# Start of SELECTED EXTRACT
Answer: If the burners are kicking off and on almost immediately my first thought would be the flame sensor but beyond that, I cannot advise based on the info provided.

Question: Why won't the outside fan turn on my furnace? It's stuck.

Answer: If your fan is “stuck,” then the motor has likely locked up and will need to be replaced.

Question: Our furnace works only when we detach the air intake pipe from its connection at the furnace. We have ensured that the air intake pipe is clear. The furnace is a ninety percent efficient furnace. Any suggestions?

Answer: It’s possible the air intake is too small for the distance it’s traveling. You would need to consult the install manual to see what the proper size based on distance is recommended.

Question: I installed my new Patriot 80 oil furnace. Fired it up and everything worked! The burner started up, ran for its cycle, and shut down. But then I noticed that the blower for moving heat did not start. What should I check?

Answer: Given that the unit is new I would check first for a loose connection. From there, you really just have to test the circuits and see where the breakdown is and then determine why. There are a few too many possibilities to list based on the information provided.

Question: Hi. I have a two year old RUUD gas furnace. It runs for exactly 8 minutes then everything shuts off and restarts after 30 seconds. This cycle repeats until the desired temperature is reached. I bypassed the thermostat, and the same thing happens. Any suggestions?

Answer: Sometimes a 2 stage furnace will do that between stages, but if it's consistently happening throughout the cycle and you've jumped the stat, I would first suspect the hi limit. Check your filter and if you haven't had the unit could be too much air is not getting out of the plenum. This is just a guess from afar and what I would check next if I were there.

Question: My furnace is giving me an error that says “check igniter or ground.” Everything functions properly until the blower kicks on. At that point, the burners turn off, and the blower runs for about a minute. Then it turns off, and the process starts all over again. Is this something I can address?

Answer: Unfortunately, though it may be something simple that you may be able to fix, I can't help pinpoint the problem without running tests. Try resetting the breaker and check your filter. See if anything happens that seems in ordinary but otherwise electrical tests will probably need to be run. Sorry.

Question: WHy does the electric furnace trip the breaker but not the a/c?
# End of SELECTED EXTRACT
# Start of DATA EXCERPTS
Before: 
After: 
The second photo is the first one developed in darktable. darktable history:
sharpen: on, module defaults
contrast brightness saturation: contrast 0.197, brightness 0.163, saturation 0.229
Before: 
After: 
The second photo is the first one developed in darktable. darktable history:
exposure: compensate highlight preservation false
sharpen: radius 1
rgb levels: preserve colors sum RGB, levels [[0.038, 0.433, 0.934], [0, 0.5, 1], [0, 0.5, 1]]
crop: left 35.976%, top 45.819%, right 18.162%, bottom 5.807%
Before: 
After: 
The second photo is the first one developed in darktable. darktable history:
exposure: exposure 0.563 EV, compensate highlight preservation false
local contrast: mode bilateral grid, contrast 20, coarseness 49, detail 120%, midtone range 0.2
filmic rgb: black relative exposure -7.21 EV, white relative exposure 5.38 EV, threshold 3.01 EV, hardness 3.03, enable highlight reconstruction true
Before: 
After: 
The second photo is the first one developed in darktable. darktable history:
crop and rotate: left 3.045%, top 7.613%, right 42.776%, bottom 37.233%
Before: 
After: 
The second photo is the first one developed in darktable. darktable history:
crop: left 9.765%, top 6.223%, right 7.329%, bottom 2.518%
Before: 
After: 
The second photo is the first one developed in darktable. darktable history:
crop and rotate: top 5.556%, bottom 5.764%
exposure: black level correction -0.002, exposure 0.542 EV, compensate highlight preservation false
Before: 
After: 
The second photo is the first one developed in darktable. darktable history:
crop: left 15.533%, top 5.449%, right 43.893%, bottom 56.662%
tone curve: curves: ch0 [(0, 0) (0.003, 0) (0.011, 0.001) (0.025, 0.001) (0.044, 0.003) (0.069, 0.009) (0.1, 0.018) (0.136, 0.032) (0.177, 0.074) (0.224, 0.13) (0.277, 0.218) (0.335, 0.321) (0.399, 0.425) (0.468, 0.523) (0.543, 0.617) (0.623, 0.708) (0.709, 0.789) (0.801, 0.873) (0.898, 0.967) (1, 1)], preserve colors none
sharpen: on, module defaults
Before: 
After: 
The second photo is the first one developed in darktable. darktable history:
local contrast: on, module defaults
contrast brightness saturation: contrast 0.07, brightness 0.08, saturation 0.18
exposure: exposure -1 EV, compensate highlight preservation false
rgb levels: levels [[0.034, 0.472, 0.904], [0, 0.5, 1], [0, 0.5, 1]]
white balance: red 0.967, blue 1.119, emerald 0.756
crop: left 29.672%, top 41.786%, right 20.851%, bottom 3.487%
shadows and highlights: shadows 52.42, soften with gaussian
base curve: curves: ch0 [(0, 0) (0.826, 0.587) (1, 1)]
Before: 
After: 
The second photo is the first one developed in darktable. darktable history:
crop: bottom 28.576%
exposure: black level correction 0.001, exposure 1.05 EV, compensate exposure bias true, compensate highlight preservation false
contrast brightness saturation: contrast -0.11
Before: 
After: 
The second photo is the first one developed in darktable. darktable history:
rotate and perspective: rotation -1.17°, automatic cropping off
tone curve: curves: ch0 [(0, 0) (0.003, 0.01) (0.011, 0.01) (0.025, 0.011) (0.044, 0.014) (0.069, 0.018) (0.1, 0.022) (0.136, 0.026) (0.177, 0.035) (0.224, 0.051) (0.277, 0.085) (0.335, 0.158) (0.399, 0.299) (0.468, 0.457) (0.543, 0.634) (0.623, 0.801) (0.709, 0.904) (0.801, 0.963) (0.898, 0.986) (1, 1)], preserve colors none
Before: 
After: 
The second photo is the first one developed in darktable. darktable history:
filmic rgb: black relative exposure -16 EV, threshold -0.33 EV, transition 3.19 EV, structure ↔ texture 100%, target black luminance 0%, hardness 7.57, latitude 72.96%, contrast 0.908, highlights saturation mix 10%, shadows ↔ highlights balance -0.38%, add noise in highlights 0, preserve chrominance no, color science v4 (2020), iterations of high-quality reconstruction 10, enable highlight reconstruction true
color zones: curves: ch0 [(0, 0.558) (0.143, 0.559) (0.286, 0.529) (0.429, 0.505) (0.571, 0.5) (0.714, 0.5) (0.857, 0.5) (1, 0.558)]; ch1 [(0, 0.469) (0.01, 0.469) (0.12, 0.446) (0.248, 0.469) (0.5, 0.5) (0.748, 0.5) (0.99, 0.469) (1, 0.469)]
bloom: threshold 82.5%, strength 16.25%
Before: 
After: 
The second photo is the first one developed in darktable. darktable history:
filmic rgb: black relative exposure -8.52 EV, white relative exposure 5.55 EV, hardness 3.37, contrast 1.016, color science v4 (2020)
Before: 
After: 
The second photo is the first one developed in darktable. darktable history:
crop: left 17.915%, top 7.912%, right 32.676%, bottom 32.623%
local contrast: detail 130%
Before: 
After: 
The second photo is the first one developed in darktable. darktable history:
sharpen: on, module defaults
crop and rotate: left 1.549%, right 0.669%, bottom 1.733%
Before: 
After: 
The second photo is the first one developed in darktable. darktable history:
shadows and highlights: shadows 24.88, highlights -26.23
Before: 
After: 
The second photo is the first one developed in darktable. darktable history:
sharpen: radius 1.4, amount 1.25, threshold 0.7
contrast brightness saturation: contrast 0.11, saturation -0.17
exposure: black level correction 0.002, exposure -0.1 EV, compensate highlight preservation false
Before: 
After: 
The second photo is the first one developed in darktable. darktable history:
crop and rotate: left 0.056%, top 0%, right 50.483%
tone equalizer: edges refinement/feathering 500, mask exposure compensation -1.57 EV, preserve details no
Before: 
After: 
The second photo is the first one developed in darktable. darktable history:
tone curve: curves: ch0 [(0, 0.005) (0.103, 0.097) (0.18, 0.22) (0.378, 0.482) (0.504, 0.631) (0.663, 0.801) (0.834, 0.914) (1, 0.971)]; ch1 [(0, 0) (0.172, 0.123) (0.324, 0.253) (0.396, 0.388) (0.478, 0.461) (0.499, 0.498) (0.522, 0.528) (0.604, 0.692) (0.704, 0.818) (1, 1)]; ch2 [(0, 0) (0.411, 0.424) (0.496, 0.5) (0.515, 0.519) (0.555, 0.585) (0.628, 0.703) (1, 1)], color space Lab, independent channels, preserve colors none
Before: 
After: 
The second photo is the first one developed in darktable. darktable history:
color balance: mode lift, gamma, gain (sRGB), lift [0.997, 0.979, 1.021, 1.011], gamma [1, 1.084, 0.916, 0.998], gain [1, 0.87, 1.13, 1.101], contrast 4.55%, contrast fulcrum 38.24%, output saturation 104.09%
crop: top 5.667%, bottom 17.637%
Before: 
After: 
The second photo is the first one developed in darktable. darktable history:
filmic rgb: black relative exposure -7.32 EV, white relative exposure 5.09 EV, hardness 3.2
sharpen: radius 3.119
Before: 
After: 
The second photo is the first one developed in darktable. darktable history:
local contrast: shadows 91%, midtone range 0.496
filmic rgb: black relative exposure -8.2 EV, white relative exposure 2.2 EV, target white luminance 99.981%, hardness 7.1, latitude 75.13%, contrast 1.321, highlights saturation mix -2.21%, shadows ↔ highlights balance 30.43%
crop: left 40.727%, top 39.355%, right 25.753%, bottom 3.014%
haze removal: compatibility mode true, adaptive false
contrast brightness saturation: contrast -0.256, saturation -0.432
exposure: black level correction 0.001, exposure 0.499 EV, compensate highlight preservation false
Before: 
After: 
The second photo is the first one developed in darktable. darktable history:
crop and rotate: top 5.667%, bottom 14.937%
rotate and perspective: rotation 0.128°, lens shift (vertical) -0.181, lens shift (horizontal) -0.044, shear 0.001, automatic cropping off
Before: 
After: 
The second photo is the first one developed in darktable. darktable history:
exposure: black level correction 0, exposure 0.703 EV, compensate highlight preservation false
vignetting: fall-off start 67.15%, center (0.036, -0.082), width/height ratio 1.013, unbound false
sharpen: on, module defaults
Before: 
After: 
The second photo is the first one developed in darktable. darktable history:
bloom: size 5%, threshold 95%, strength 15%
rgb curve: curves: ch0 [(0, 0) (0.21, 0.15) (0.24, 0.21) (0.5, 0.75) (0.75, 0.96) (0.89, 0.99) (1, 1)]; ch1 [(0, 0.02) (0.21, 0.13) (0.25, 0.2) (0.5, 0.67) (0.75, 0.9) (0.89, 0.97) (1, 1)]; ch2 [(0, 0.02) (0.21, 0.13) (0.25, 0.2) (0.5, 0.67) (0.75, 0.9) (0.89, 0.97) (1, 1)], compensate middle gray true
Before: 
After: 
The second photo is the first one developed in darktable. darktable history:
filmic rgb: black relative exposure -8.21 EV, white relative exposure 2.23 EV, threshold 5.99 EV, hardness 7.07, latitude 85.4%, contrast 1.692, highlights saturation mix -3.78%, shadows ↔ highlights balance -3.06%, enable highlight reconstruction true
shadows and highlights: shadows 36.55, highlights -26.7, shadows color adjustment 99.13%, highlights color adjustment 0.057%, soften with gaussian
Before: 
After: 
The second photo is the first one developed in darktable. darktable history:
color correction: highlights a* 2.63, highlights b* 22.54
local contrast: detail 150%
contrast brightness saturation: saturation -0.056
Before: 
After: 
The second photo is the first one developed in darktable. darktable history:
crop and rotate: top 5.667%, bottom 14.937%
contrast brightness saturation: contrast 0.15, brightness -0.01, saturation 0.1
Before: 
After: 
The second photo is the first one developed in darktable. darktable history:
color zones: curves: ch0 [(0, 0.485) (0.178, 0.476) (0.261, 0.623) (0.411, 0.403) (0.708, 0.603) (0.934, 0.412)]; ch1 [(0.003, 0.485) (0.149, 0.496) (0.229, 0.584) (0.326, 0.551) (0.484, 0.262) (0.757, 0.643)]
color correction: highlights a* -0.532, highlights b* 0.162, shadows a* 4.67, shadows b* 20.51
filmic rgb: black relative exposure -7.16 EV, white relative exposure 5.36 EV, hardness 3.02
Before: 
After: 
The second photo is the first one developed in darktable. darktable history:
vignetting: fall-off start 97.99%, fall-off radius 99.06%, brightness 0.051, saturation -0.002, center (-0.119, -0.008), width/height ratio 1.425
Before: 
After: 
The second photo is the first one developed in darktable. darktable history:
# End of DATA EXCERPTS
__CHALLENGES__.
1. In the furnace Q&A, how long does the two-year-old RUUD gas furnace run before everything shuts off?
2. Retype the portion of the furnace Q&A starting with "Question: Why won't" and going on through "to be replaced.".
The rows can be set aside; nothing here depends on them.

__RESPONSES BY TASK__.
1. Exactly 8 minutes.

2.
Question: Why won't the outside fan turn on my furnace? It's stuck.

Answer: If your fan is “stuck,” then the motor has likely locked up and will need to be replaced.